▶ Directive:
Your reply should hold exactly the lines from the one that contains "List each element's type and" through the end of the data. Repeat them word for word.

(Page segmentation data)
>>>
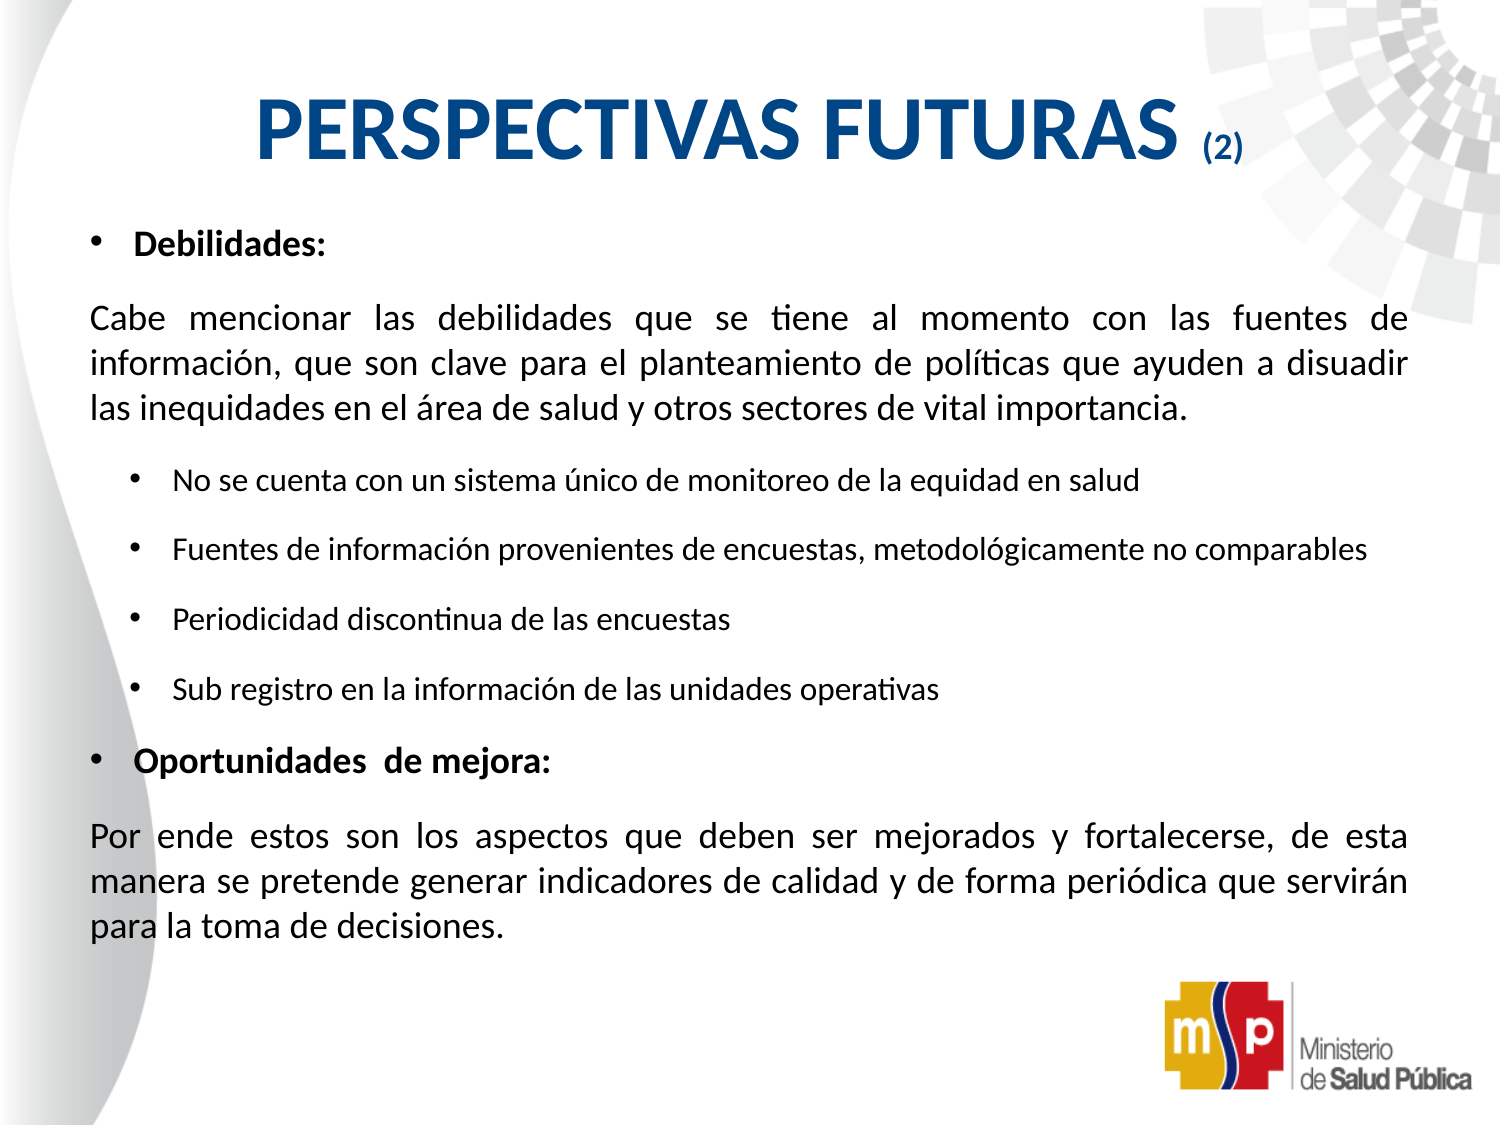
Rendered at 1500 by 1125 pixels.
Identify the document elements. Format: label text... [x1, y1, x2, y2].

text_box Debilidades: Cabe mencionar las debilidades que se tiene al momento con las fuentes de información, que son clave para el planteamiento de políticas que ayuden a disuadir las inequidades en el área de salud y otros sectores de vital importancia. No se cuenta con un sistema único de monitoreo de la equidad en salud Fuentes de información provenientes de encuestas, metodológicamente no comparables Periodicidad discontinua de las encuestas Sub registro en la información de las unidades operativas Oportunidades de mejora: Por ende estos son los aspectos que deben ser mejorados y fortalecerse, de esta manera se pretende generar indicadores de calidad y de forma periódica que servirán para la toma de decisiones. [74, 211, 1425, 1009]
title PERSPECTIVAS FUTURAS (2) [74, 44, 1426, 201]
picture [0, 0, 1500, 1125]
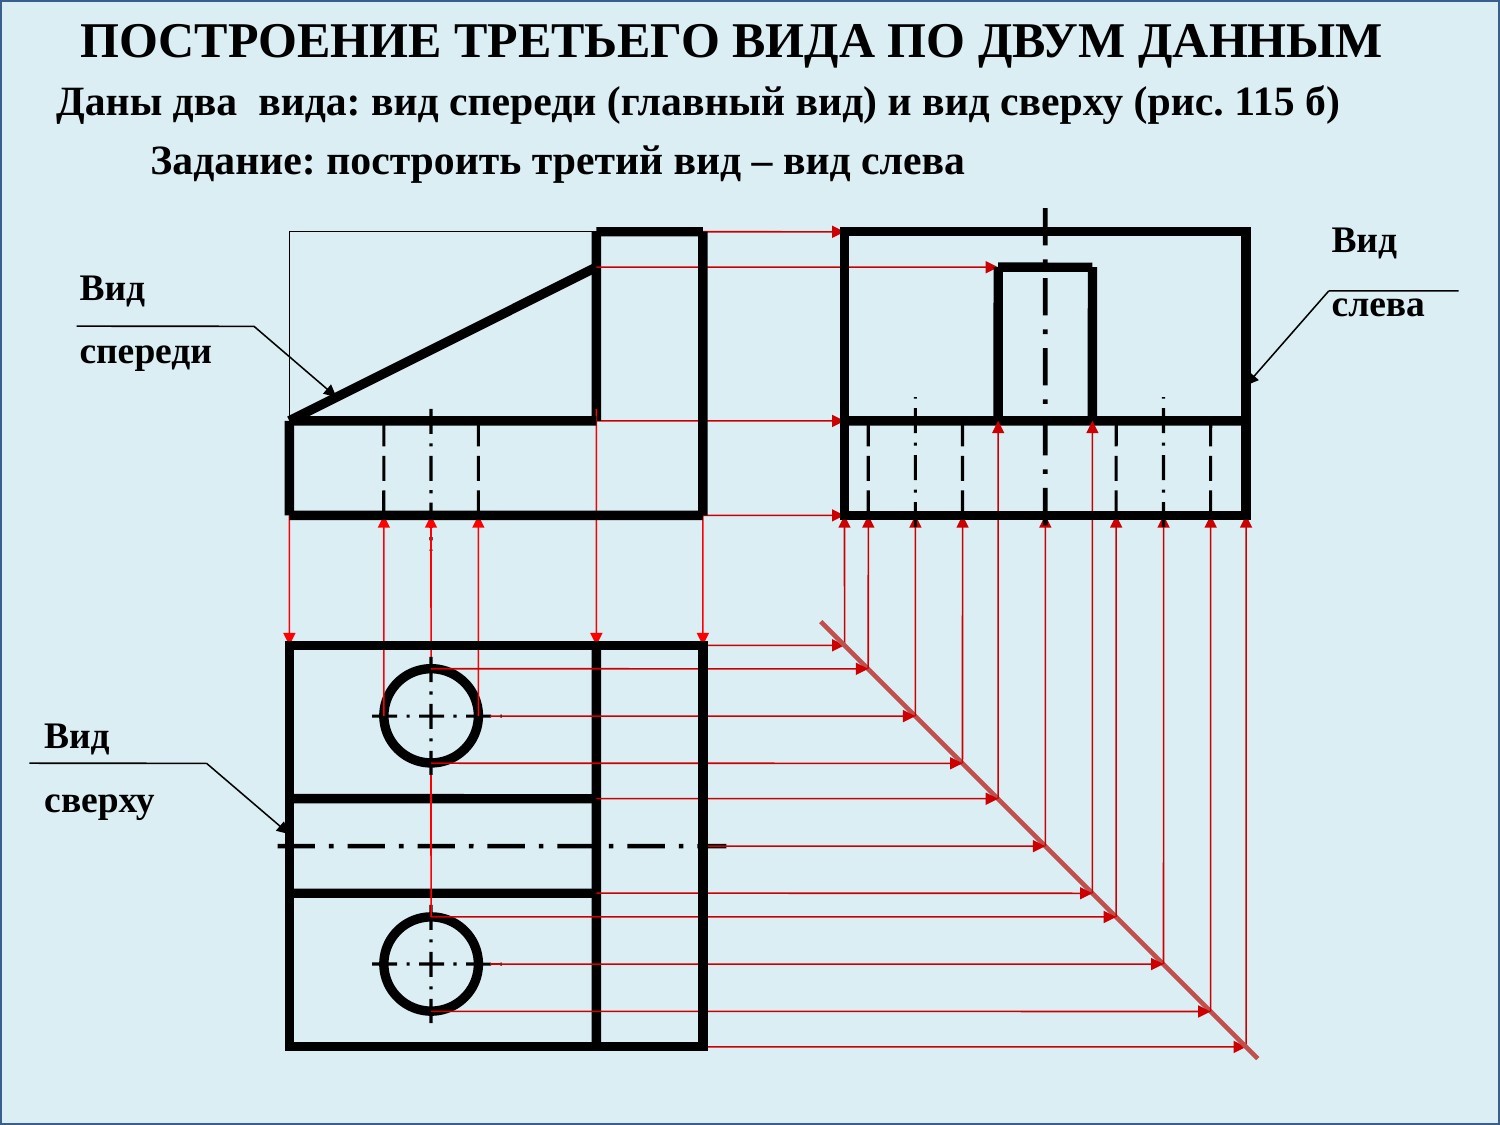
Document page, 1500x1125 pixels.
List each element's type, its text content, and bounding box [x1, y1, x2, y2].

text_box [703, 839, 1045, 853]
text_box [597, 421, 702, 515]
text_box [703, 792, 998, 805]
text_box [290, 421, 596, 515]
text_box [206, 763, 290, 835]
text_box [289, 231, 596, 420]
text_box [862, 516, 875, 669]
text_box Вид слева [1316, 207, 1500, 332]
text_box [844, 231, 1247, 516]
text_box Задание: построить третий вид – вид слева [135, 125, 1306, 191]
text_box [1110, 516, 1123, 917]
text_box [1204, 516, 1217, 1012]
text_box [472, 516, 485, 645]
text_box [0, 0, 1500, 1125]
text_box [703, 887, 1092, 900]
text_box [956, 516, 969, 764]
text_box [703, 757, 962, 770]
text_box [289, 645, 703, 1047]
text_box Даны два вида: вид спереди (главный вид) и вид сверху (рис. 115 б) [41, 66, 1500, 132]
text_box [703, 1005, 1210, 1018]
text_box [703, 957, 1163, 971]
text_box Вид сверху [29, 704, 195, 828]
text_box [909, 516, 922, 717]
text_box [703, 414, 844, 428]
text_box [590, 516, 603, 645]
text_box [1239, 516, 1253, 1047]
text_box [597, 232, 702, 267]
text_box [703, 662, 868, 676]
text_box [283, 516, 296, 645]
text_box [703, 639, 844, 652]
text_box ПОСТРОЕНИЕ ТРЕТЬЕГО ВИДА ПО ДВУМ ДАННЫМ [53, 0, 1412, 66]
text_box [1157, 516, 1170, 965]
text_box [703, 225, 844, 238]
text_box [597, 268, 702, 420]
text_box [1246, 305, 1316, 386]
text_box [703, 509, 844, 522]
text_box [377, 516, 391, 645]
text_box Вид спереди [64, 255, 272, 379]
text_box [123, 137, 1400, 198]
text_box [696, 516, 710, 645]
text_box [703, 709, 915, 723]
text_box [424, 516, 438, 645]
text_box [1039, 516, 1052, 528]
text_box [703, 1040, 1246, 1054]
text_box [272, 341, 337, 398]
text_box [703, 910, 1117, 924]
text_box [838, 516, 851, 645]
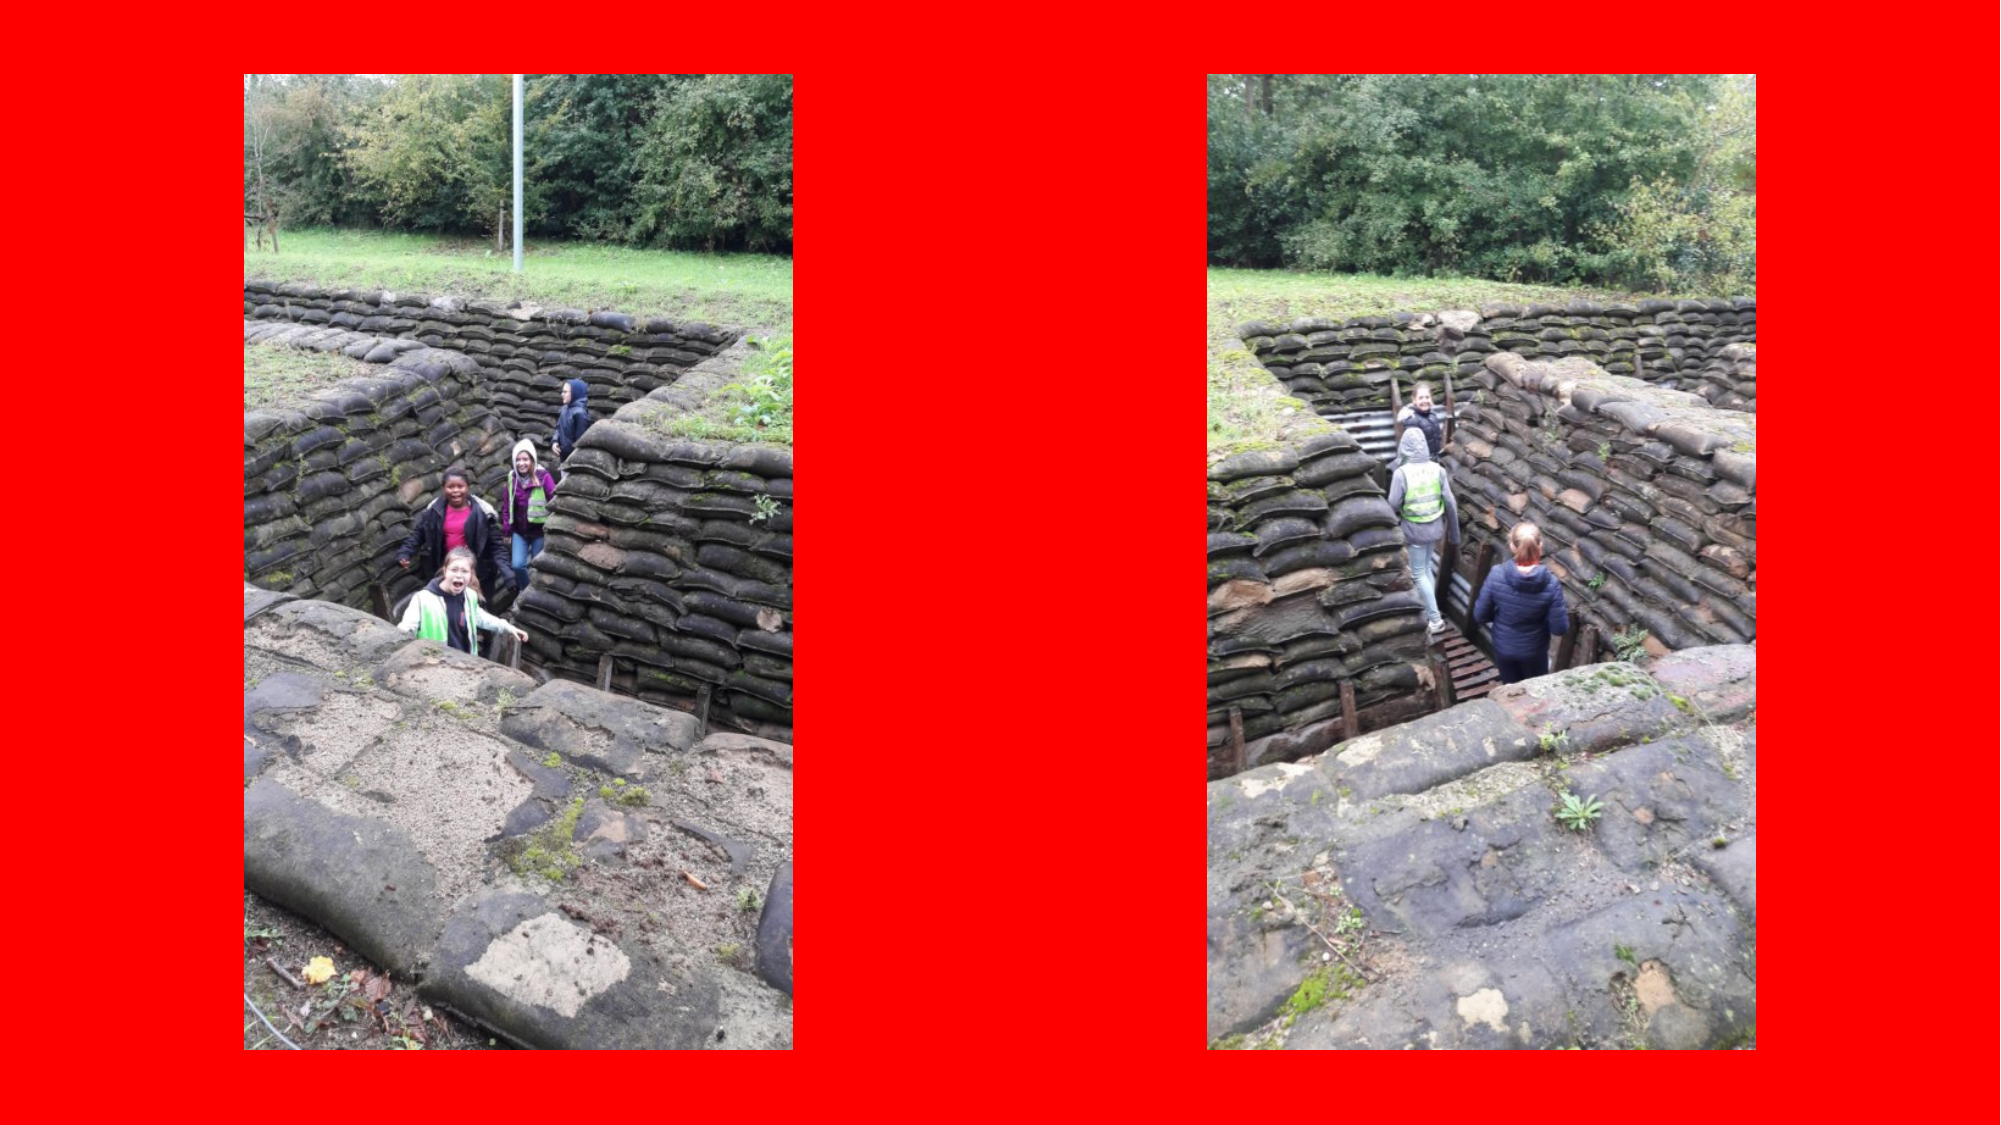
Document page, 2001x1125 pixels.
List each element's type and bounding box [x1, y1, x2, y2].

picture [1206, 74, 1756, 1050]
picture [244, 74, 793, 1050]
<<<
▶ Finished exercise:
List each element's type and bounding box [x1, y1, x2, y2].

picture [1206, 74, 1756, 1050]
picture [244, 74, 793, 1050]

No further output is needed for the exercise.